Cela à son tour peut se faire de multiples façons. On peut par exemple raconter l'histoire d'une ferme, mettons d'une ferme islandaise. On dit dans tout le village qu'un sort lui a été jeté. Une paysanne s'est précipitée dans le puits, un paysan s'est pendu. Un jour, on célèbre un mariage, le fils du paysan épouse une fille qui apporte en dot quelques arpents. Le sort s'éloigne du village. Le village n'est pas d'accord sur les causes de l'heureux dénouement. Les uns l'attribuent à la nature radieuse du jeune paysan, les autres aux arpents de terre de la jeune paysanne qui permettent enfin à la ferme de vivre.
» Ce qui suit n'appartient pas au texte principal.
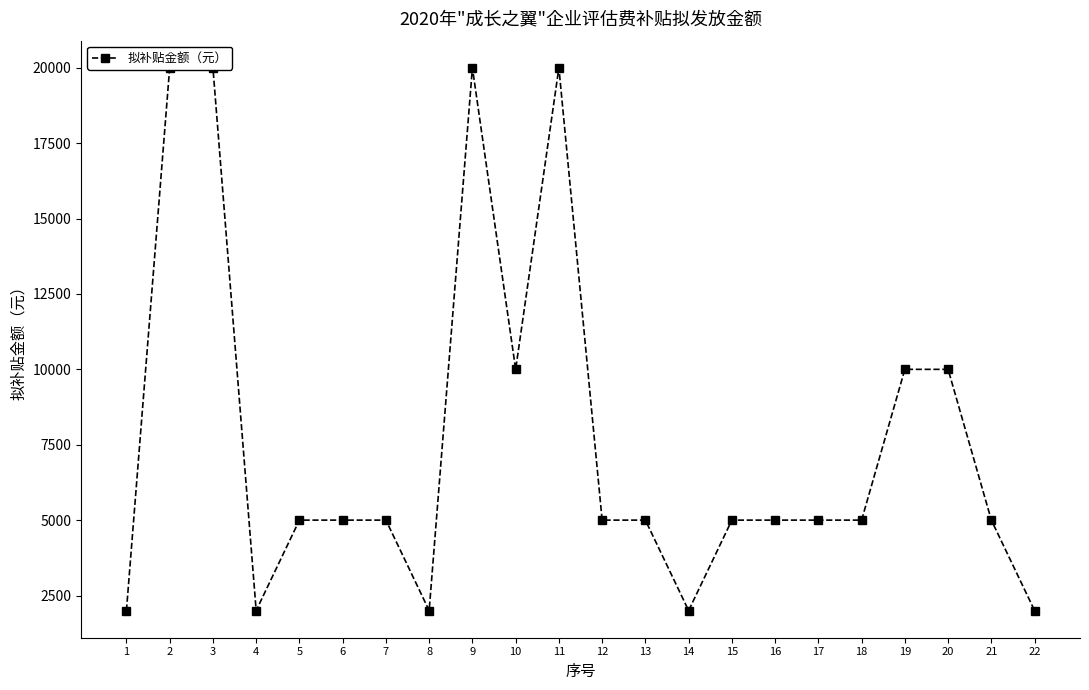

Does the chart have visible grid lines?

No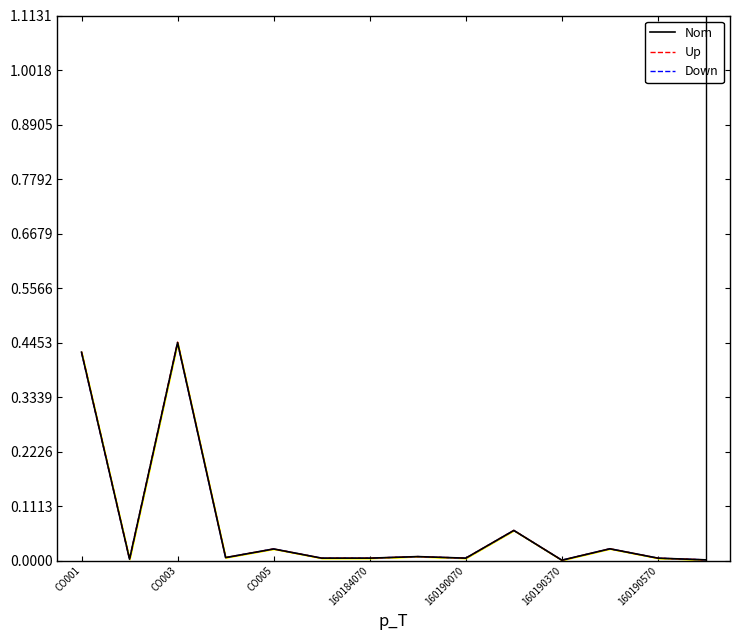

Does the chart display data point markers on the line(s)?

No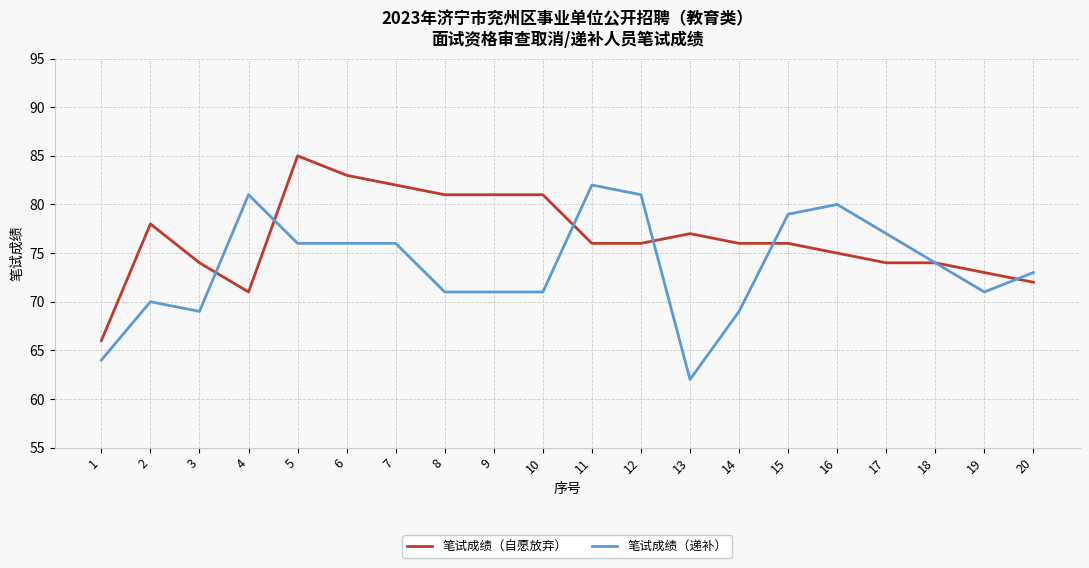

The 笔试成绩（递补） series shows 120 at 3. True or false?

False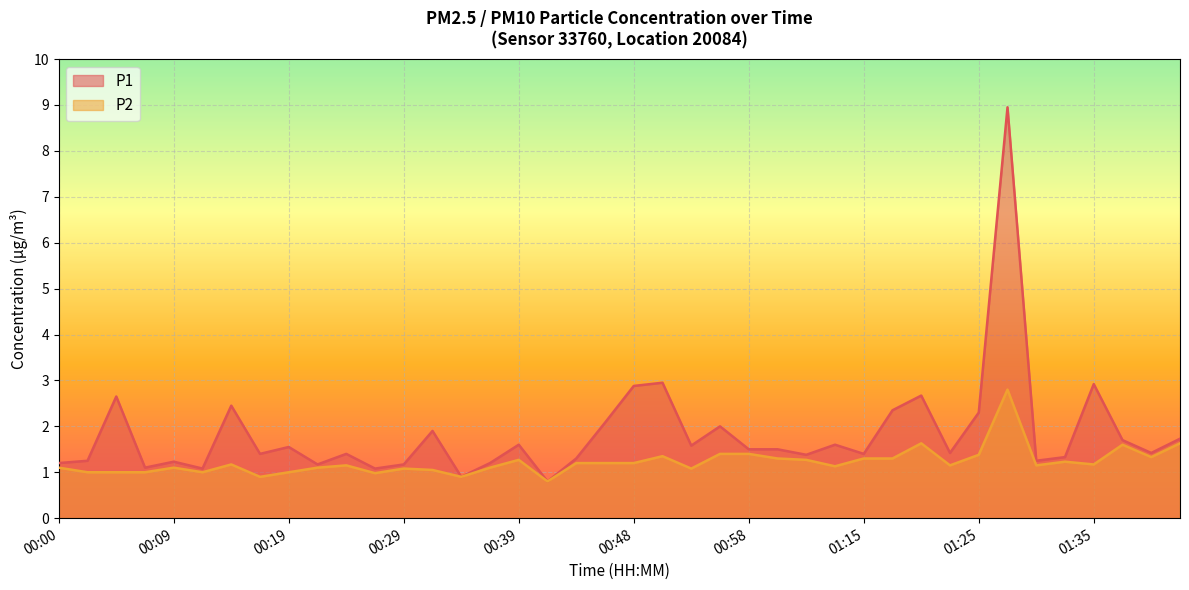

Reading left to right, what are all the values shown in this chart?

P1: 00:00=1.2	00:02=1.2	00:05=2.6	00:07=1.1	00:09=1.2	00:12=1.1	00:14=2.5	00:17=1.4	00:19=1.6	00:22=1.2	00:24=1.4	00:27=1.1	00:29=1.2	00:31=1.9	00:34=0.9	00:36=1.2	00:39=1.6	00:41=0.8	00:44=1.3	00:46=2.1	00:48=2.9	00:51=3.0	00:53=1.6	00:56=2.0	00:58=1.5	01:04=1.5	01:09=1.4	01:12=1.6	01:15=1.4	01:18=2.4	01:20=2.7	01:23=1.4	01:25=2.3	01:28=8.9	01:30=1.2	01:33=1.3	01:35=2.9	01:38=1.7	01:41=1.4	01:43=1.7
P2: 00:00=1.1	00:02=1.0	00:05=1.0	00:07=1.0	00:09=1.1	00:12=1.0	00:14=1.2	00:17=0.9	00:19=1.0	00:22=1.1	00:24=1.1	00:27=1.0	00:29=1.1	00:31=1.1	00:34=0.9	00:36=1.1	00:39=1.3	00:41=0.8	00:44=1.2	00:46=1.2	00:48=1.2	00:51=1.4	00:53=1.1	00:56=1.4	00:58=1.4	01:04=1.3	01:09=1.3	01:12=1.1	01:15=1.3	01:18=1.3	01:20=1.6	01:23=1.1	01:25=1.4	01:28=2.8	01:30=1.1	01:33=1.2	01:35=1.2	01:38=1.6	01:41=1.3	01:43=1.6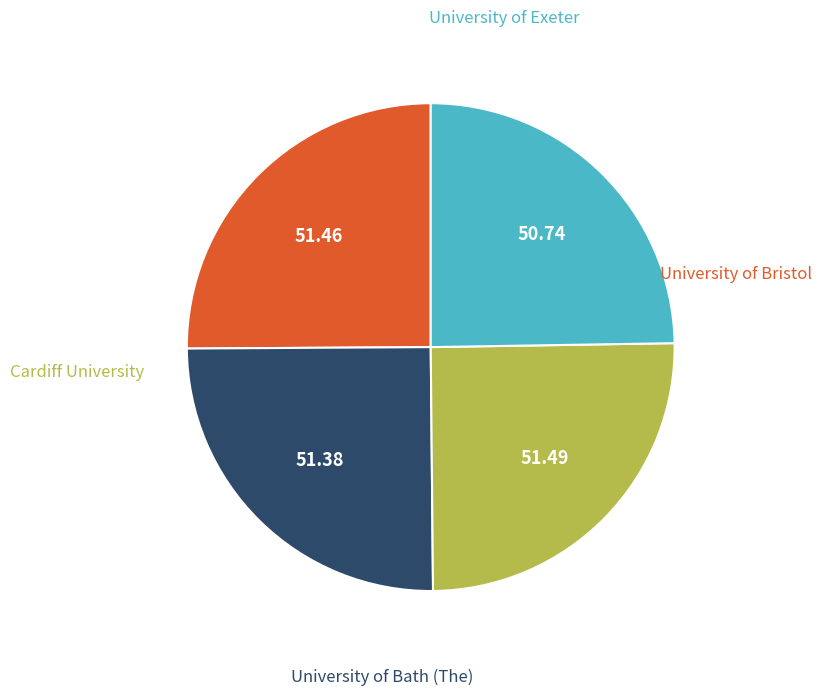

What percentage is the University of Bath (The) slice, to the nearest percent?

25%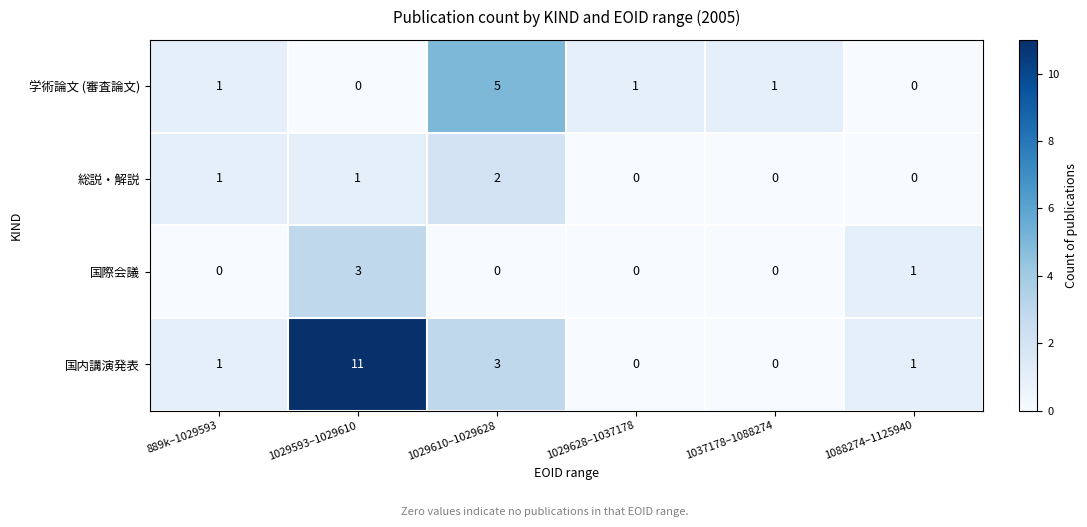

Which series has the largest range (max minus min)?

国内講演発表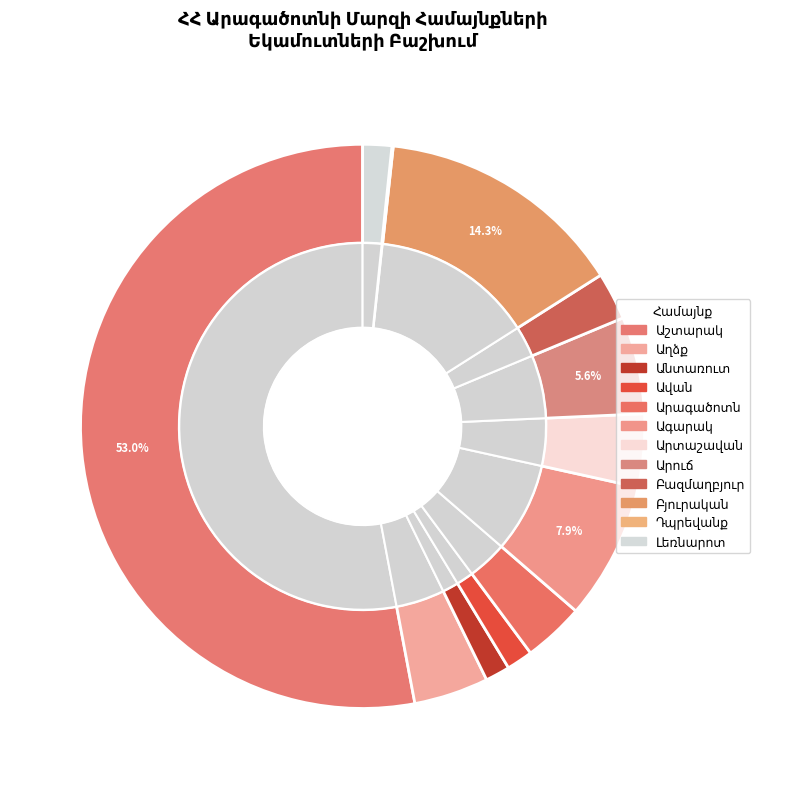

To the nearest percent, what portion does Բազմաղբյուր represent?

3%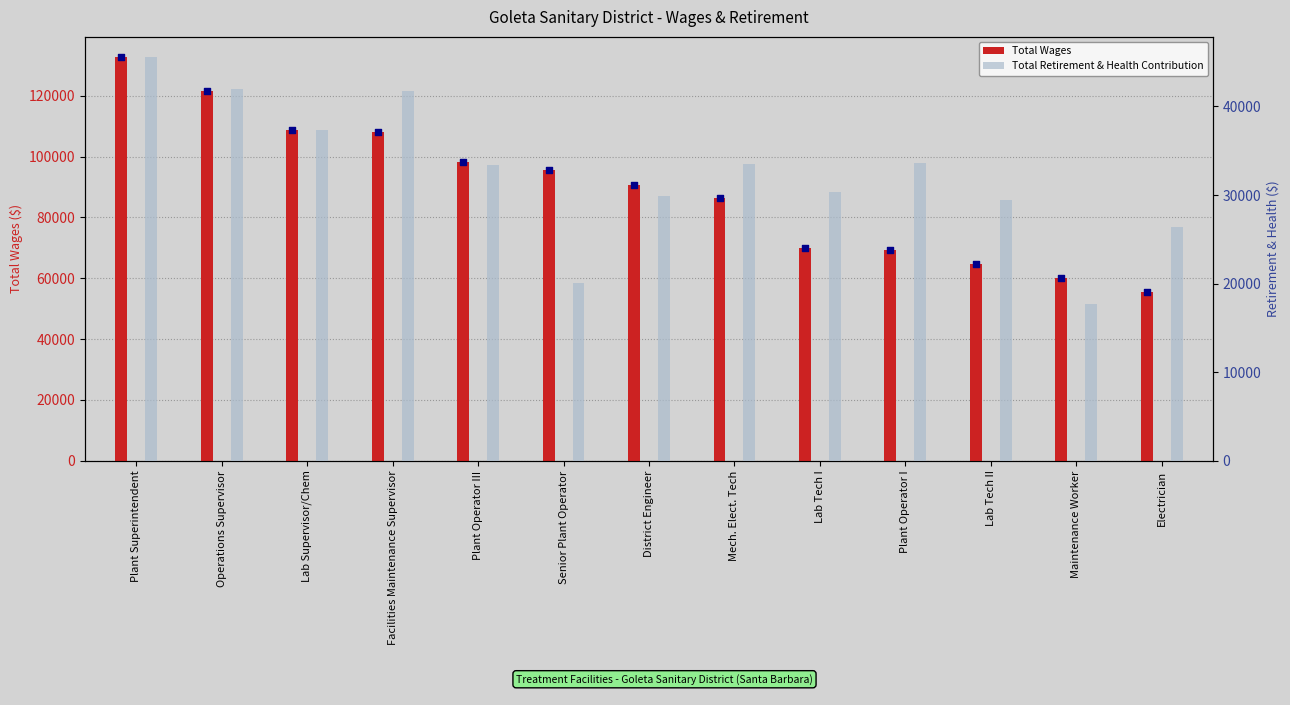

What are all the series names shown in the legend?

Total Wages, Total Retirement & Health Contribution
Même avec un poème qui évoque un paysage, on peut faire avancer les choses, pour autant qu'on incorpore à la nature les choses créées par l'homme. Pour que la vérité se répande, il y faut de la ruse.

Résumé

La grande vérité de notre temps (qu'il ne sert pas encore à grand-chose de simplement connaître, mais sans la connaissance de laquelle aucune autre vérité d'importance ne peut être trouvée), c'est que nos contrées sombrent dans la barbarie parce que la propriété privée des moyens de production est conservée de force. A quoi bon écrire quelque chose de courageux d'où il ressort que l'état dans lequel nous sombrons est un état barbare (ce qui est bien vrai), si l'on n'éclaire pas pourquoi nous y tombons ? Il faut dire que l'on torture parce que les rapports de propriété actuels entendent subsister. Certes, si nous disons cela, nous perdrons beaucoup d'amis, qui sont contre la torture, parce qu'ils croient qu'on pourrait conserver les rapports de propriété existants sans torture (ce qui n'est pas vrai).
Nous devons dire la vérité sur le régime barbare qui est celui de notre pays, afin que puisse être fait ce qui seul peut le faire disparaître, c'est-à-dire ce qui permet de changer les rapports de propriété.
Il nous faut la dire, d'autre part, à ceux qui souffrent le plus des rapports de propriété, qui sont le plus intéressés à leur abolition, les ouvriers, et à ceux que nous pouvons leur amener comme alliés parce que, même s'ils sont associés aux profits, ce sont des gens qui ne possèdent pas eux non plus de moyens de production.
Et cinquièmement nous devons procéder par ruse.

Et ces cinq difficultés, nous devons les résoudre en même temps, car nous ne pouvons pas étudier la vérité sur un régime de barbarie sans penser à ceux qui en souffrent, et pendant que, repoussant toujours toute velléité de lâcheté, nous recherchons les liaisons causales en pensant à ceux qui sont prêts à rendre leur connaissance utile, nous devons également penser à leur présenter la vérité de façon telle qu'elle puisse entre leurs mains être une arme, et en même temps de façon assez rusée pour que cette transmission échappe à la vigilance et à la riposte de l'ennemi. Exiger que l'écrivain écrive la vérité, c'est exiger tout cela.

Bertolt Brecht
1934
Source : Etudes marxistes n° 28, 01/02/1996.